Classico futuro. Note a Il futuro del classico di Salvatore Settis.

di Silvio Cappelli

Il saggio Il futuro del classico di Salvatore Settis si colloca all’interno di una lunga e prestigiosa serie di lavori circa il destino della nostra cultura, dal lontano Tramonto dell’Occidente di Oswald Spengler al più recente Il futuro dell’Occidente di Rémi Brague[1]. Punto di partenza di Settis, in questo saggio del 2004, è la constatazione, semplice e scontata, dell’odierno sbandieramento del classico come luogo di origine della nostra cultura a cui però non fa seguito, o non corrisponde, una vera e propria conoscenza e sensibilità classica. A partire dalle riforme della scuola a cavallo del nuovo secolo fino all’ignoranza ormai riconosciuta ed ammessa delle lingue antiche, la nostra società vive in uno stato di “cattiva coscienza”, per dirla con Hegel. Una tale situazione, secondo Settis, cela dietro di sé un forte disorientamento dovuto alla grave mancanza di un orizzonte autentico verso cui dirigersi. Disorientamento verso il futuro, appunto, che genera per contraccolpo il ripiegamento coatto e acritico verso un passato inteso come Sancta Sanctorum dell’identità occidentale. Solo che questo ritorno al passato è un puro “smalto sul nulla”, a cui è possibile porre rimedio solo se si guarda al classico in modo diverso. Vale a dire, il passato deve essere inteso non più come luogo dell’identità, bensì come spazio di sintesi contrastante, di identità e di differenza insieme. L’identità, tanto sbandierata ma spesso incompresa, passa perciò attraverso il riconoscimento dell’altro, dove per “l’altro” si intendono le altre culture, le altre civiltà, il diverso da noi. Non più dunque identità fissa e rigida, imbalsamata, e a cui bisogna genuflettersi in venerato rispetto, bensì identità aperta, attraversata dai rivoli della diversità.

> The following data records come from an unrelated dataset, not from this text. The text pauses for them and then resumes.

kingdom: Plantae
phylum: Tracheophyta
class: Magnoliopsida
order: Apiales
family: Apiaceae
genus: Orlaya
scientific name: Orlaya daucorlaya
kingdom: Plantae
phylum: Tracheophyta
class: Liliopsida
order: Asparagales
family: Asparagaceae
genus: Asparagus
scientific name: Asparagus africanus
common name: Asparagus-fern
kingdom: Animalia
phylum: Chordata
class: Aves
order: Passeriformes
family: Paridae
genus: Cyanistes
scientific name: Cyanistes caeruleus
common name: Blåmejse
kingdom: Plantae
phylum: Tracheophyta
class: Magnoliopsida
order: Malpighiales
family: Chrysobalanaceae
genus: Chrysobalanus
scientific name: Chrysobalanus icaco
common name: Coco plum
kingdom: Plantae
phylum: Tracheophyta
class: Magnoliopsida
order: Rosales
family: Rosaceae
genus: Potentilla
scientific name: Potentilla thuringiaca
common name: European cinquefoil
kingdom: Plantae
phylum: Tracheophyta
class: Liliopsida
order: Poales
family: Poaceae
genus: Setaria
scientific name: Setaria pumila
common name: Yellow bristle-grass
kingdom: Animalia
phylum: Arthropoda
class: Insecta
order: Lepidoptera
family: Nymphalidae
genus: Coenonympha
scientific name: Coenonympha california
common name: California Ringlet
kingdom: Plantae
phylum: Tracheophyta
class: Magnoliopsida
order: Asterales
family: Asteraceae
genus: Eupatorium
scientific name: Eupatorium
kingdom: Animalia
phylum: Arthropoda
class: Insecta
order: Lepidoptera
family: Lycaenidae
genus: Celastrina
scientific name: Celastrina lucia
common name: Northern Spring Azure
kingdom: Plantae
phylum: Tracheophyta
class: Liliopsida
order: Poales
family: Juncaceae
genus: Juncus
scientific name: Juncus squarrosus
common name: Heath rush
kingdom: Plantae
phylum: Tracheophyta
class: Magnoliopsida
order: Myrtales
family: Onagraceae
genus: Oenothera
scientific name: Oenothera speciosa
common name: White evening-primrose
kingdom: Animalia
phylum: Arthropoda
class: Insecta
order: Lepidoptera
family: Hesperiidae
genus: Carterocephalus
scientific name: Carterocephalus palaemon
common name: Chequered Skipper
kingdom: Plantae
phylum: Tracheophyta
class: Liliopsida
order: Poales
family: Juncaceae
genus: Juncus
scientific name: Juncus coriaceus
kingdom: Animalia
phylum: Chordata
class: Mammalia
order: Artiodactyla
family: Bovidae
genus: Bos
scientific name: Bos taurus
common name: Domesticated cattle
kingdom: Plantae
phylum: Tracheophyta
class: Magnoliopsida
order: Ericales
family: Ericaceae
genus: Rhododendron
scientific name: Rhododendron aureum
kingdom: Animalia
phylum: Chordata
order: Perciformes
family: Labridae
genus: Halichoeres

Notevole è perciò il riferimento di Settis all’antropologo e storico delle idee, Aby Warburg, fondatore dell’omonimo istituto, grande protagonista della cultura tedesca ed europea della prima metà del XX secolo, ed autore di scritti fondamenti della storia dell’arte, tra cui il celeberrimo La Rinascita del paganesimo antico[2]. In questo testo, che mette insieme diversi saggi scritti tra il 1917 e il 1922, Warbug ci mostra, secondo Settis, come debba intendersi “il classico” in modo autentico, soprattutto nel porre la questione centrale della “rinascita” in un contesto spazio-temporale totalmente diverso come quello del XV secolo. Ciò che assicura una percezione autentica del classico è, secondo Warburg, la persistenza di Pathosformeln, cioè di formule espressive, che riaffiorano nel corso della storia e che nel XV secolo permisero agli artisti di intuire quei motivi caratteristici dell’antichità.

L’esempio delle Pathosformeln di Warburg è dunque uno dei migliori esempi di come, secondo Settis, lo sguardo al passato possa avvenire nella piena consapevolezza della propria alterità da esso eppur tuttavia nell’identità della forma.


[1]  S. Settis, Futuro del classico, Einaudi, Torino 2004. O. Spengler, Il tramonto dell’Occidente. Lineamenti di una morfologia della Storia mondiale, Longanesi, Milano 1981. Rémi Brague, Il futuro dell’Occidente. Nel modello romano la salvezza dell’Europa, Bompiani, Milano 2016. Circa le problematiche e il dibattito sul tramonto dell’Occidente mi permetto di rinviare al mio saggio, Agonia e ripristino della civiltà. Albert Schweitzer interprete di Paolo, pp. 77-100,in Paolo di Tarso. Testimone del Vangelo “fuori le mura”, a cura di Claudio Monge, Nerbini Editore, Firenze 2009.

[2]  Aby Warburg, La rinascita del paganesimo antico. Contributi alla storia della cultura, La Nuova Italia, Firenze 1966.